_Exercise prompt_. Please reproduce the data word for word, beginning with the line containing "[309, 24, 491, 157]" and ending with the line containing "Black elephant's ear.", both included.

_Data in this exercise_.
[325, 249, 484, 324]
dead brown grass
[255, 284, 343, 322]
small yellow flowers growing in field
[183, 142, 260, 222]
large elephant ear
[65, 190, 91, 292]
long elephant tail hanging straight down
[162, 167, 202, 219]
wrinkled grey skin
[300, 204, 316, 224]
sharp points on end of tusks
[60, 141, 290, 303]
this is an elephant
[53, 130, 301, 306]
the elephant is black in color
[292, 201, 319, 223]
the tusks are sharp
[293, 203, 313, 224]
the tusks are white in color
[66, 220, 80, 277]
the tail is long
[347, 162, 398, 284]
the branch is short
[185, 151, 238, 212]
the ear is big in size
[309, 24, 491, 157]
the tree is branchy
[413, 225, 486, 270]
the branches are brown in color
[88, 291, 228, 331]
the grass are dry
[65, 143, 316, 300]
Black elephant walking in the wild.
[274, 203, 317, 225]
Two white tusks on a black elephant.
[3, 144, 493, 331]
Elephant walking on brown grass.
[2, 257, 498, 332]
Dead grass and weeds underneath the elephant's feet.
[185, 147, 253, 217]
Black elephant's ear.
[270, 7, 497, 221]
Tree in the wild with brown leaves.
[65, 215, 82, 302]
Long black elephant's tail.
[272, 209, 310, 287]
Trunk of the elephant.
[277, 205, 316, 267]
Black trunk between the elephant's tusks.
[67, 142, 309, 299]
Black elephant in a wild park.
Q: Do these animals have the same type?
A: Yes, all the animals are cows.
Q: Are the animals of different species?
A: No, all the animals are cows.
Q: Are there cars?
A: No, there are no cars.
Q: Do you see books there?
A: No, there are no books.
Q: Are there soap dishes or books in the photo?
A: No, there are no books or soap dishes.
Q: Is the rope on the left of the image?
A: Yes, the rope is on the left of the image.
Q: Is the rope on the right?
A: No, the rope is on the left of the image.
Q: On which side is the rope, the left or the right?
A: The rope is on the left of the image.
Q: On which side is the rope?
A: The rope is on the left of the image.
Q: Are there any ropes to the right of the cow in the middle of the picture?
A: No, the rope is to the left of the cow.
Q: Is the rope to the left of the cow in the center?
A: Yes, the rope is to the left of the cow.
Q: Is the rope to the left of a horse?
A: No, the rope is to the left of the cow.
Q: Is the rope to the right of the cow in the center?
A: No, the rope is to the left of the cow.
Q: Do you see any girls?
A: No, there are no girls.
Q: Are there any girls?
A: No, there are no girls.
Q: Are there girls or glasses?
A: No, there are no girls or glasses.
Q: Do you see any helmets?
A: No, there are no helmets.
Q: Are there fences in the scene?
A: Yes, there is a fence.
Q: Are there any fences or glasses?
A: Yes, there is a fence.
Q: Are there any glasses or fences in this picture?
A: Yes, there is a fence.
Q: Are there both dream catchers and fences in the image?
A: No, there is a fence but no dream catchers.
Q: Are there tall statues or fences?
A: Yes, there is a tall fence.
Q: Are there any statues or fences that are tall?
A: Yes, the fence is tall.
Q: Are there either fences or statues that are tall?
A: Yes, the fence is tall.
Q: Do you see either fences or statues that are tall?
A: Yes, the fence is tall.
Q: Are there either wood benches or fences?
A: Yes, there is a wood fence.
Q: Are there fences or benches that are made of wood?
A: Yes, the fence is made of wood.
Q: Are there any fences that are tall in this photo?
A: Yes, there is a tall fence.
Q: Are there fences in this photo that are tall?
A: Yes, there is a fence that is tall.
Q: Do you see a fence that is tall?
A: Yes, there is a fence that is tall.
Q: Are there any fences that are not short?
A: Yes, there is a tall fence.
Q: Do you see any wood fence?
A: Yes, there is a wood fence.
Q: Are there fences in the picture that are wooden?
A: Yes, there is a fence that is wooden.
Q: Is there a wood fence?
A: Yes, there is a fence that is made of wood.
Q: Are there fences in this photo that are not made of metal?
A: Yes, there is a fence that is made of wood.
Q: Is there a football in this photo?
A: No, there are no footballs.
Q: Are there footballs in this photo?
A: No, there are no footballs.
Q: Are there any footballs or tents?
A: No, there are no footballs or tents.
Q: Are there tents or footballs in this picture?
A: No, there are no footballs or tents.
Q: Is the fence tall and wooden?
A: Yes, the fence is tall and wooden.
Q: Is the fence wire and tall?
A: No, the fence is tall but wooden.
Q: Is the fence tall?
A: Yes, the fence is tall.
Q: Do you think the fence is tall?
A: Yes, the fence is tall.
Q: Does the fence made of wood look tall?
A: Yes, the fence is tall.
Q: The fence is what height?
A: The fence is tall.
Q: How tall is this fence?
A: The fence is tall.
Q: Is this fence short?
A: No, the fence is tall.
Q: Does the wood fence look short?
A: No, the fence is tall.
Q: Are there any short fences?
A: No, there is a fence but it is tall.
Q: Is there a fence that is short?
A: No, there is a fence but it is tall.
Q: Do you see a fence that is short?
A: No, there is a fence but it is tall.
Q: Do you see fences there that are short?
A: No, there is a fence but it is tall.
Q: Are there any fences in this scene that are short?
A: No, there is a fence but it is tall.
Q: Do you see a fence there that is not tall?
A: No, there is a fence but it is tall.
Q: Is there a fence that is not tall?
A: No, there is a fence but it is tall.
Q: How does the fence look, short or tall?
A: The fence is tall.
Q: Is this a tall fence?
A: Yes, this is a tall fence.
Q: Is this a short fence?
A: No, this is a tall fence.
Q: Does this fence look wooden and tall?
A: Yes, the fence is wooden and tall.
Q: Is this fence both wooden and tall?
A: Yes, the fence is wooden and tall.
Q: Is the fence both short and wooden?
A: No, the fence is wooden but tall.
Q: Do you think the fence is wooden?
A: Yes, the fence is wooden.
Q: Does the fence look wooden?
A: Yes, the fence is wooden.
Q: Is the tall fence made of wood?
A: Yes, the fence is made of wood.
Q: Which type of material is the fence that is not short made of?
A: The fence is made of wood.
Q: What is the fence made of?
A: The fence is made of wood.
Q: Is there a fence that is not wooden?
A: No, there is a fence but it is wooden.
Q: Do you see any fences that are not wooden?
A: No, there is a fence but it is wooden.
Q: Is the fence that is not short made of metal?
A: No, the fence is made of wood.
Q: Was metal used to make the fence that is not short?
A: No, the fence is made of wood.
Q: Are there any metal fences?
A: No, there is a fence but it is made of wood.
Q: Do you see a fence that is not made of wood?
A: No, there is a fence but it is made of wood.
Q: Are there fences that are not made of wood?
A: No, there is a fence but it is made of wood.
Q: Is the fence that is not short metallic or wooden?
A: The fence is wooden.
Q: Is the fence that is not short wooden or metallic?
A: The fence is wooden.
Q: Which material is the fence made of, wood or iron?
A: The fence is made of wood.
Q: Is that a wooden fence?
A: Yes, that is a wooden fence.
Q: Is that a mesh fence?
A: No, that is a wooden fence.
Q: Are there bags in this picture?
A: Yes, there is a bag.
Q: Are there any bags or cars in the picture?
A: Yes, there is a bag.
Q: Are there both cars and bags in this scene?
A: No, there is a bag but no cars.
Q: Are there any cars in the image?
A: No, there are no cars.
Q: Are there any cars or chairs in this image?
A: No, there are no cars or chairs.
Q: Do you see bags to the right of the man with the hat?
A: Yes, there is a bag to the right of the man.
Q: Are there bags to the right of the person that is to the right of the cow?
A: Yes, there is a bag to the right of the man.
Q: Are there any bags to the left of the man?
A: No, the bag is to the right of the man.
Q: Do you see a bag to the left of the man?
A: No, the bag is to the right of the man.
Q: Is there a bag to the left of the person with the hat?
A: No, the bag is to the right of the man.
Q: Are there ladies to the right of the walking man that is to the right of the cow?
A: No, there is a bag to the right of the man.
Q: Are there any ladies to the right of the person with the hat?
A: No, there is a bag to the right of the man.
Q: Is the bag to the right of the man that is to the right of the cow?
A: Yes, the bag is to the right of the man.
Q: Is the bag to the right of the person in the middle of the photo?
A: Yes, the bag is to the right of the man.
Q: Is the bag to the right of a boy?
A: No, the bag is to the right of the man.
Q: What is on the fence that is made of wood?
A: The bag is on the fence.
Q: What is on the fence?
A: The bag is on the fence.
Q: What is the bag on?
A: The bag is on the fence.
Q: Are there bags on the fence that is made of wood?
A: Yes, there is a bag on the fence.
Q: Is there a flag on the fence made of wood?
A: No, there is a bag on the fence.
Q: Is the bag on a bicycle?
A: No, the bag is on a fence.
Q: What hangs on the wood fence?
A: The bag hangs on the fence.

* * *

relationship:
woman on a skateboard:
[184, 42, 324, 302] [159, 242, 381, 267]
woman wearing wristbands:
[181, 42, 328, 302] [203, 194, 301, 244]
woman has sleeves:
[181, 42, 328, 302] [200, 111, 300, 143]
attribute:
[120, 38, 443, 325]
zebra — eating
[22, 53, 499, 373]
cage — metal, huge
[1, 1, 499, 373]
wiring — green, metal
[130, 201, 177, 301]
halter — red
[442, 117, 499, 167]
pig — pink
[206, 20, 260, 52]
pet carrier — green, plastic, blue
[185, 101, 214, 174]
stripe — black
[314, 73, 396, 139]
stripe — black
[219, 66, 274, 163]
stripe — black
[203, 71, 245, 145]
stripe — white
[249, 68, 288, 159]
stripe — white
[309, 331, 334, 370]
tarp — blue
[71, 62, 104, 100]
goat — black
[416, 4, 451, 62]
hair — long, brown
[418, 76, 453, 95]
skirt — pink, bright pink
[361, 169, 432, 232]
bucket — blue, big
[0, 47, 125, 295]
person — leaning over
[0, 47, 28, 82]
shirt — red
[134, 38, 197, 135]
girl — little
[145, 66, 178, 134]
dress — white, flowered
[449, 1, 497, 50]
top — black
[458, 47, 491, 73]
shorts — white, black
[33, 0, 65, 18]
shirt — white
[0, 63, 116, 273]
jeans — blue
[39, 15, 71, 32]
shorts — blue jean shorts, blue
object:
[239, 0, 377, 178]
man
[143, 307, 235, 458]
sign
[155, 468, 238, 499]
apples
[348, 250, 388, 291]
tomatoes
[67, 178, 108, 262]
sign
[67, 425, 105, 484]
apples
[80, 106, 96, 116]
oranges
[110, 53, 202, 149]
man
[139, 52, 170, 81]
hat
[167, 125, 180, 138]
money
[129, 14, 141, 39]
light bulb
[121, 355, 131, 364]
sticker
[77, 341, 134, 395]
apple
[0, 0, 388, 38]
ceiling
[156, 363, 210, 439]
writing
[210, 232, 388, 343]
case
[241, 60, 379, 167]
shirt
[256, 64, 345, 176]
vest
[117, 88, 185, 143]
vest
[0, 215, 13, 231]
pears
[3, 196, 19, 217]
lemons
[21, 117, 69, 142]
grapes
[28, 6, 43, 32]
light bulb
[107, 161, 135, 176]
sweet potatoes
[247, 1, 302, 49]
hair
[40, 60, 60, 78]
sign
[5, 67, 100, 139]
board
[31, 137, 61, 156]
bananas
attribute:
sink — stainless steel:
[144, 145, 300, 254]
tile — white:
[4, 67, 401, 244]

_Answer to the exercise_.
[309, 24, 491, 157]
the tree is branchy
[413, 225, 486, 270]
the branches are brown in color
[88, 291, 228, 331]
the grass are dry
[65, 143, 316, 300]
Black elephant walking in the wild.
[274, 203, 317, 225]
Two white tusks on a black elephant.
[3, 144, 493, 331]
Elephant walking on brown grass.
[2, 257, 498, 332]
Dead grass and weeds underneath the elephant's feet.
[185, 147, 253, 217]
Black elephant's ear.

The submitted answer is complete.